Сережка с облегчением вздохнул, когда «философ» наконец ушел.
«Взрослые читают нам сказки, воспитывают, наставляют, а сами делают такое… – думал Сергей. – Почему отцы уходят к другим женщинам, а матери – к чужим мужчинам? Отцов и матерей лишают родительских прав – и дети плачут в одиночестве, просят родителей вернуться. Неужели вы, родители, не слышите стон и плач своих детей! Ведь это девятый вал детского горя! И когда смотрю на небо, мне кажется, что это не звезды – застывшие слезы осиротелых детей!»
Ему хотелось сейчас забраться на чердак, чтобы никто не помешал его мыслям. На первом этаже было почти темно, и его, севшего на корточки в уголке под лестницей, никто не мог увидеть.
«Почему люди мало живут? Крокодилы и черепахи живут до ста семнадцати лет, щуки – до двухсот шестидесяти, кит – до четырехсот.
Мудрый народ хунза, который живет в гималайской долине, не курит и не пьет. Зубы у них не болят, зрение до старости хорошее; матери пятидесяти лет красивы и грациозны. И живут хунзы до ста двадцати лет… Стрессы – а может, жадность? – пожирают года жизни цивилизованных людей?»

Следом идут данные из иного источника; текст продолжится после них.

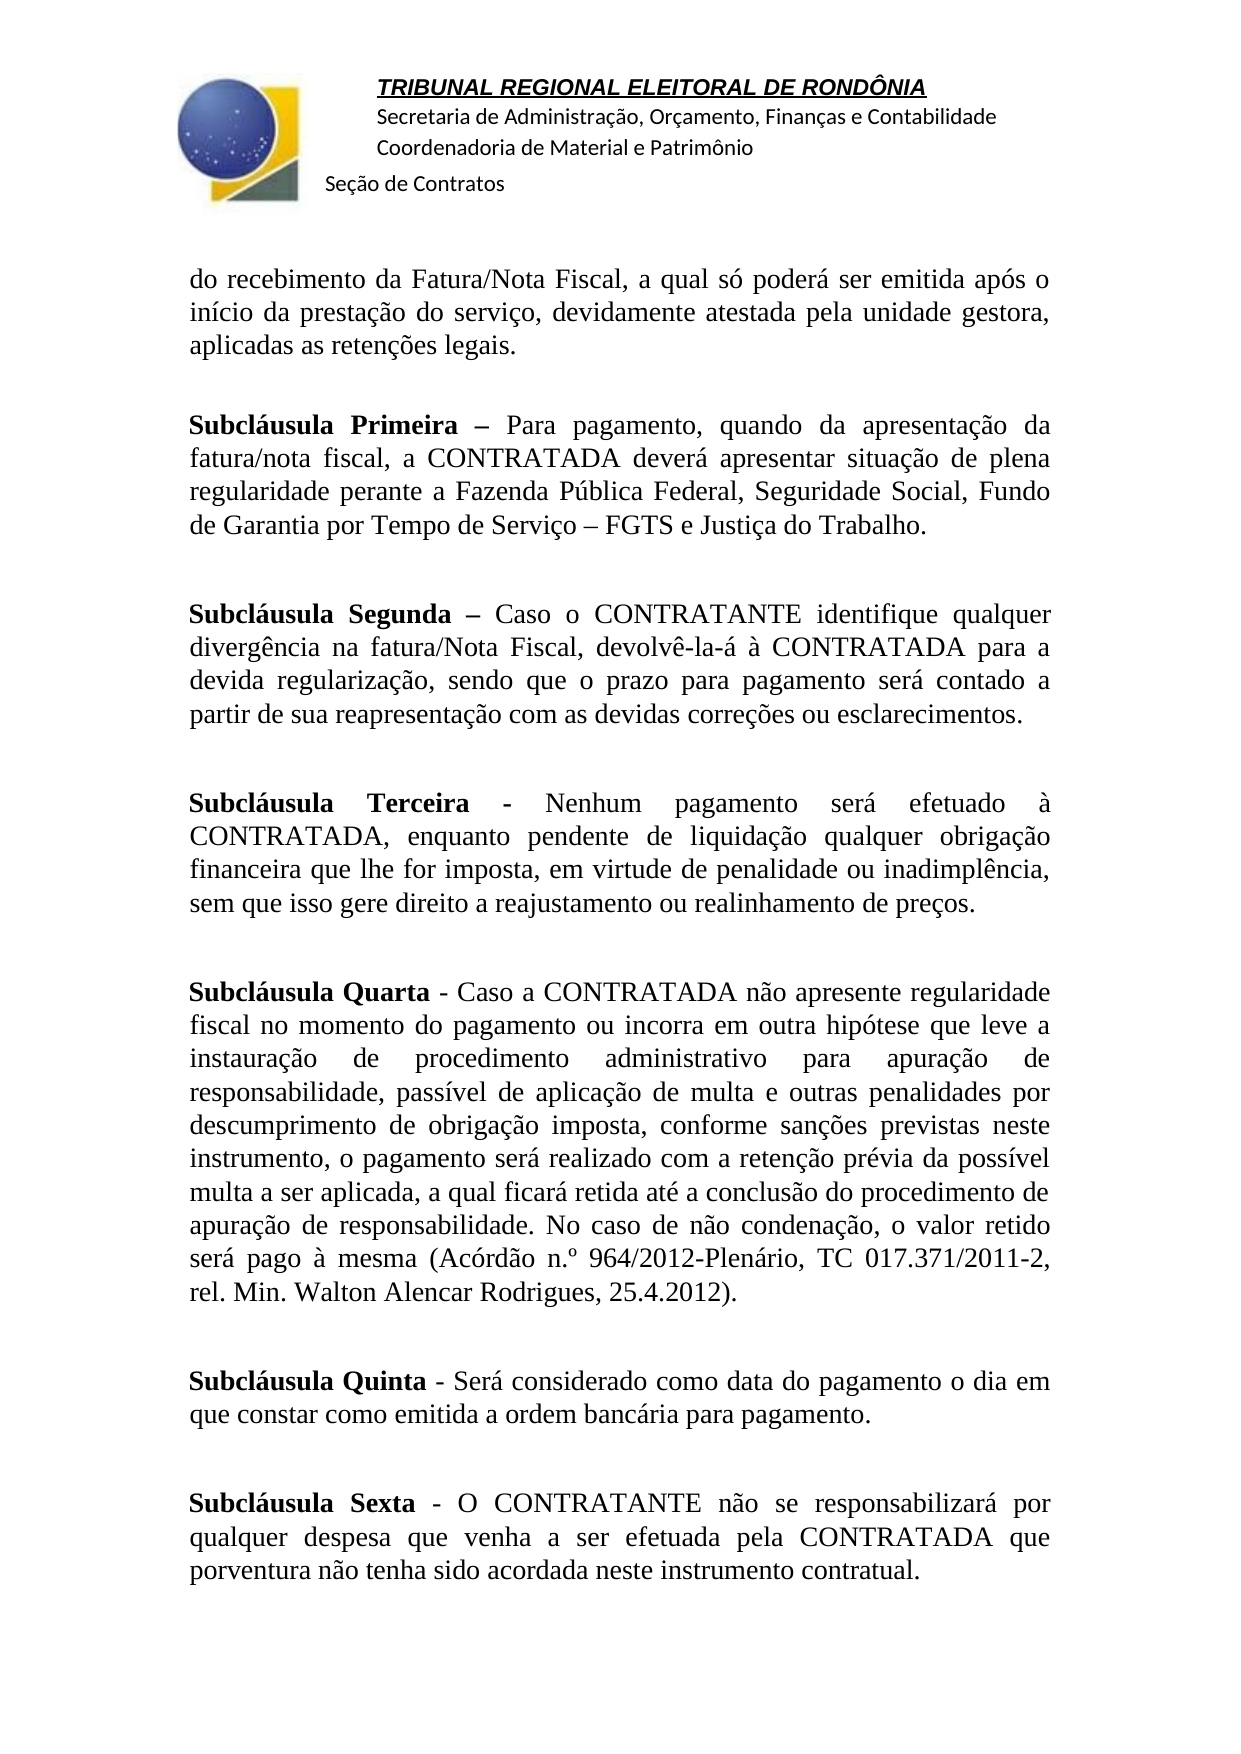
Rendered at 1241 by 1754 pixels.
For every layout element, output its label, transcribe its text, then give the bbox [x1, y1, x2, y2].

text Subcláusula Quarta - Caso a CONTRATADA não apresente regularidade fiscal no momento do pagamento ou incorra em outra hipótese que leve a instauração de procedimento administrativo para apuração de responsabilidade, passível de aplicação de multa e outras penalidades por descumprimento de obrigação imposta, conforme sanções previstas neste instrumento, o pagamento será realizado com a retenção prévia da possível multa a ser aplicada, a qual ficará retida até a conclusão do procedimento de apuração de responsabilidade. No caso de não condenação, o valor retido será pago à mesma (Acórdão n.º 964/2012-Plenário, TC 017.371/2011-2, rel. Min. Walton Alencar Rodrigues, 25.4.2012). [188, 975, 1052, 1307]
text Subcláusula Quinta - Será considerado como data do pagamento o dia em que constar como emitida a ordem bancária para pagamento. [188, 1364, 1052, 1429]
text Subcláusula Terceira - Nenhum pagamento será efetuado à CONTRATADA, enquanto pendente de liquidação qualquer obrigação financeira que lhe for imposta, em virtude de penalidade ou inadimplência, sem que isso gere direito a reajustamento ou realinhamento de preços. [188, 786, 1052, 918]
text CLÁUSULA QUARTA - O pagamento à CONTRATADA será efetuado em parcela única, mediante ordem bancária - ou por meio de ordem bancária para pagamento de faturas com código de barras – através do Banco do Brasil S/A, em moeda corrente, em até 05 (cinco) dias, contados do recebimento da Fatura/Nota Fiscal, a qual só poderá ser emitida após o início da prestação do serviço, devidamente atestada pela unidade gestora, aplicadas as retenções legais. [188, 262, 1052, 361]
text Subcláusula Segunda – Caso o CONTRATANTE identifique qualquer divergência na fatura/Nota Fiscal, devolvê-la-á à CONTRATADA para a devida regularização, sendo que o prazo para pagamento será contado a partir de sua reapresentação com as devidas correções ou esclarecimentos. [188, 597, 1052, 729]
text Subcláusula Primeira – Para pagamento, quando da apresentação da fatura/nota fiscal, a CONTRATADA deverá apresentar situação de plena regularidade perante a Fazenda Pública Federal, Seguridade Social, Fundo de Garantia por Tempo de Serviço – FGTS e Justiça do Trabalho. [188, 408, 1052, 540]
picture [177, 73, 309, 215]
text Subcláusula Sexta - O CONTRATANTE não se responsabilizará por qualquer despesa que venha a ser efetuada pela CONTRATADA que porventura não tenha sido acordada neste instrumento contratual. [188, 1486, 1052, 1585]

Когда он вышел на улицу, мир показался ему иным, совсем не тем, прекрасным, веселым, счастливым, каким он видел его до встречи с Денисом Артемовичем. Какая-то внутренняя сила гнала его домой, неудержимо рвалась наружу. Он знал: это музыка, вторая его мать, любящая и понимающая его, хотела выслушать его горечь и боль.
Кто-то небольно ударил Сережку по плечу. Но он, опустив голову, торопился к звавшей его музыке.
– Ты куда? Своих не видишь? – догнал его Володя Силушкин. Потертые до белизны боксерские перчатки перекинуты через плечо. Ажурная белая тенниска апаш с красным воротничком очень шла ему.